Der Vollständigkeit halber:

  • GE Healthcare setzt auf kV-Switching. Während des Scans schaltet der Generator zwischen 80 und 140 kV hin und her.
  • Philips verwendet einen Dual-Layer-Detektor. Zwei hintereinander liegende Detektorschichten zeichnen bei jedem Scan mit einer Energie unterschiedliche Spektren auf.
  • Canon fährt nacheinander zwei Scans mit unterschiedlicher kV-Zahl.

Zusammengefasst:

  • Siemens verwendet zwei Röhren mit jeweils einem 4 cm Detektor und großem Pitch.
  • GE, Philips und Canon verfügen über Detektoren mit einer Breite von 16 cm. Hirn und Herz gehen hier ohne Tischvorschub.

Wäre es nicht wissenschaftlich sinnvoll, in einem Institut – oder gar universitätsübergreifend, mal unterschiedliche Technologien zu vergleichen? Oder sind unsere Unis über Drittmittelforschung derart an einzelne Hersteller gebunden, dass das nicht möglich ist? Wo bleibt die Unabhängigkeit, wo die Transparenz? Ist das Wissenschaft?

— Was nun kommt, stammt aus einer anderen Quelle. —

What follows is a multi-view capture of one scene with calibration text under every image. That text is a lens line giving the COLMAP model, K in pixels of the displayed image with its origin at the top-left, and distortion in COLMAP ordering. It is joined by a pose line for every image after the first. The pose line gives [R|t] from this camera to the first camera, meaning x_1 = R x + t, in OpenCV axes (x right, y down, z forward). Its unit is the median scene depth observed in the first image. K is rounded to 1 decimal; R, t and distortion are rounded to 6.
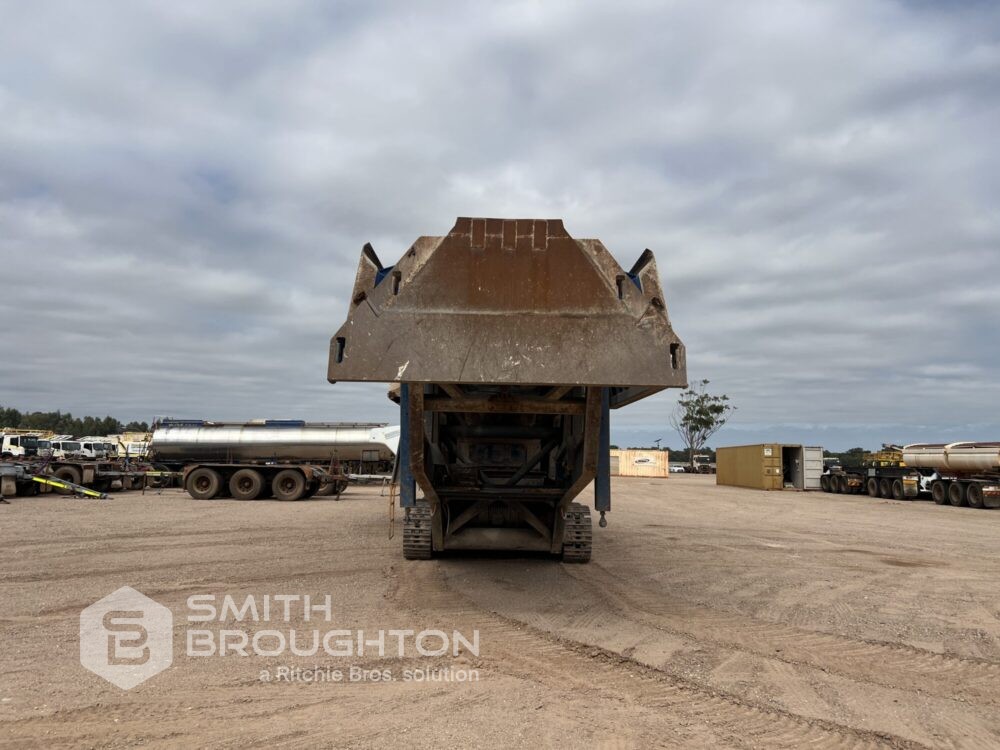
lens RADIAL K [[758.8, 0, 453.3], [0, 758.8, 391.5], [0, 0, 1]] dist [0.004404, 0.006749]
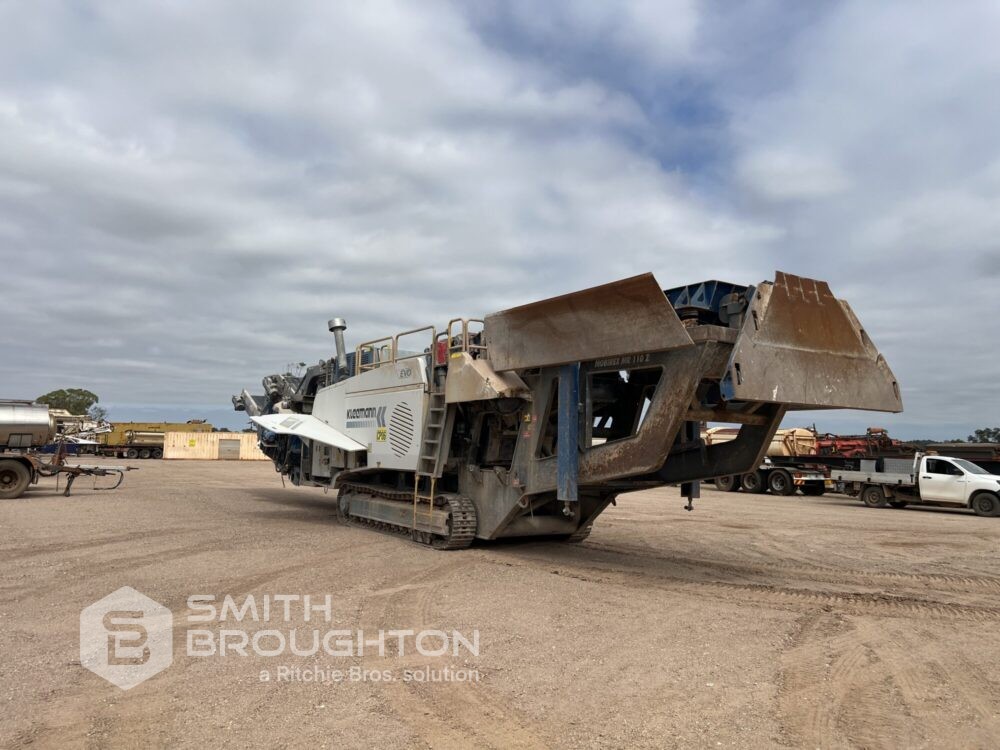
lens RADIAL K [[780.2, 0, 494.6], [0, 780.2, 407.1], [0, 0, 1]] dist [0.036562, 0.000593]
pose [[0.830356, 0.031825, 0.556324, -1.112574], [-0.056442, 0.998037, 0.027149, -0.011842], [-0.554368, -0.053943, 0.830522, 0.163583]]
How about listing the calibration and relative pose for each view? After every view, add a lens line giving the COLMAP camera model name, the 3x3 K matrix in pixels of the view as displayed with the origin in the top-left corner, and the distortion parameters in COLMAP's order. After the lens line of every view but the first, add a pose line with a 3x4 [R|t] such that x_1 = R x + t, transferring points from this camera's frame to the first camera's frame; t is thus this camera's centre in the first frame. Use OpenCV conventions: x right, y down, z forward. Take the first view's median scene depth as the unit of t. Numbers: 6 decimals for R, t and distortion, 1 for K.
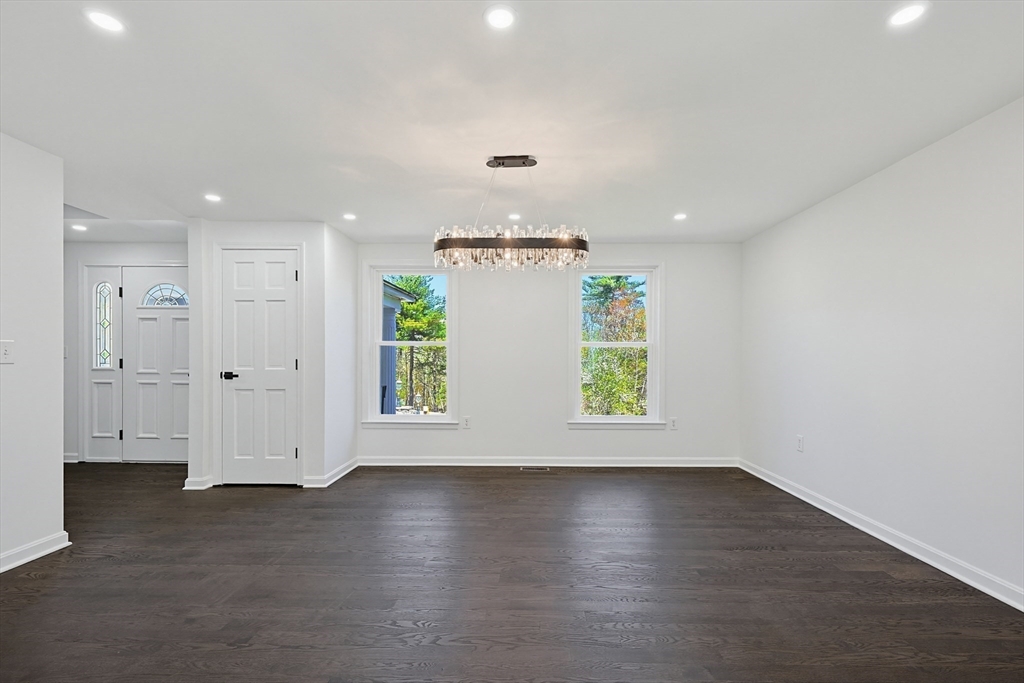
lens RADIAL K [[440.8, 0, 518.2], [0, 440.8, 359.7], [0, 0, 1]] dist [-0.002660, 0.000201]
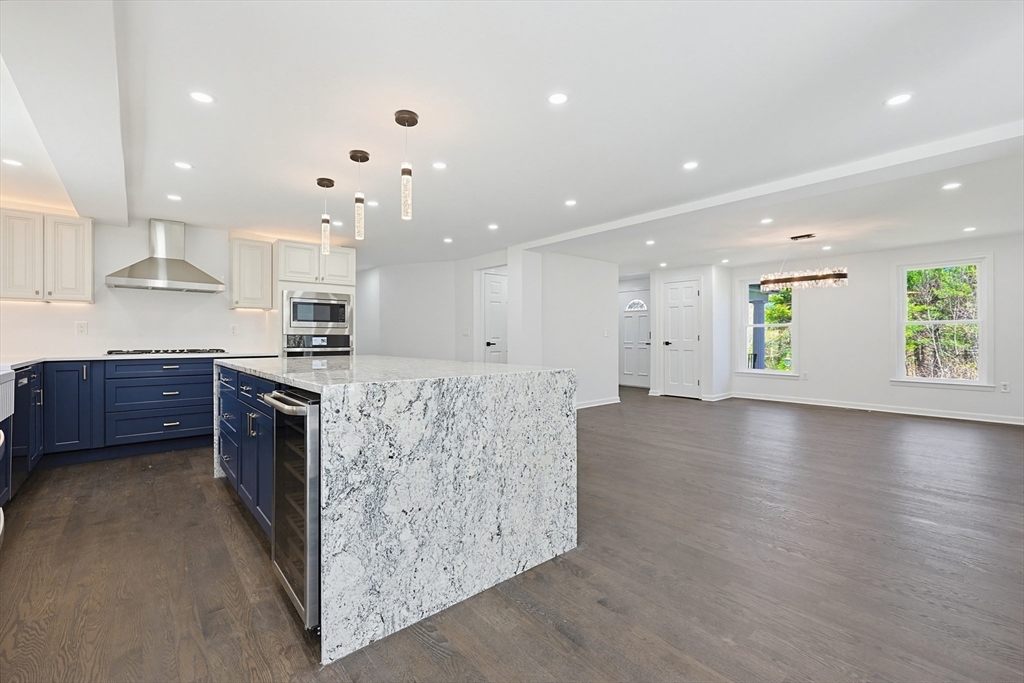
lens RADIAL K [[440.8, 0, 513.9], [0, 440.8, 339.6], [0, 0, 1]] dist [-0.002660, 0.000201]
pose [[0.659103, -0.002346, -0.752049, 0.407265], [0.000486, 0.999996, -0.002694, 0.021195], [0.752052, 0.001410, 0.659102, -0.861745]]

Einzig wirkliches Highlight: Professor Rickes Vortrag ,Zukunft der radiologischen Response-Kriterien in Zeiten der Liquid Biopsy’ in dem er die Götterdämmerung der morphologischen Bildgebung erwartet und die fast schon tradierten Größenkriterien von Läsionen als Maß des Therapieansprechens infrage stellt. Außerdem fordert er seine Kollegen auf, mal darüber nachzudenken, was eigentlich den ganzen Tag so getan wird. Dazu zählen Fragen wie: Reichen im Rahmen von Immuntherapie und Pseudoprogression die klinischen Angaben, um die Baseline zu erkennen und den Therapieverlauf zu verstehen? Die Zukunft der Radiologie steckt für ihn in der Kreativität und der Entwicklung neuer Techniken.

Obwohl Prof. Willi Kalender mit dem Gary-Glazer-Preis ausgezeichnet wurde, war sein Vortrag zum Thema CT 2020 eigentlich obsolet. CT 2020 sollte mehr sein als der eigene kalendersche Mammo-CT.

Die Technik der radiologischen CT-Bildgebung ist und bleibt faszinierend. Hard- und Software bieten weiterhin ausreichend Luft für neue Entwicklungen. Bei allem Potenzial, das die künstliche Intelligenz bietet, kann jedoch heute noch niemand voraussagen, wie die weitere Entwicklung verläuft. Und wer kann schon sicher behaupten, dass das Konzept rotierender Röhren und Detektoren in einer Gantry nicht bald überholt ist?

Nach dem Symposium ist vor dem Symposium. Und ich glaube ich bin nicht der einzige, der sich schon auf die nächste Veranstaltung in 2020 freut!

Das Symposium bestand ja nicht nur aus der Eröffnungsveranstaltung. Doch im Rest ging es um die Medizin. Als Physikingenieur habe ich mich auf die Berichterstattung zur Technik spezialisiert. Und ausschließlich darum geht es bei Radiologie Magazin. Kommentare zu den wissenschaftlichen Vorträgen überlasse ich anderen, die mehr davon verstehen. Doch für die Zuhörer wünsche ich mir zukünftig mehr Wissenschaft und mehr Transparenz, wenn es um die Technik geht.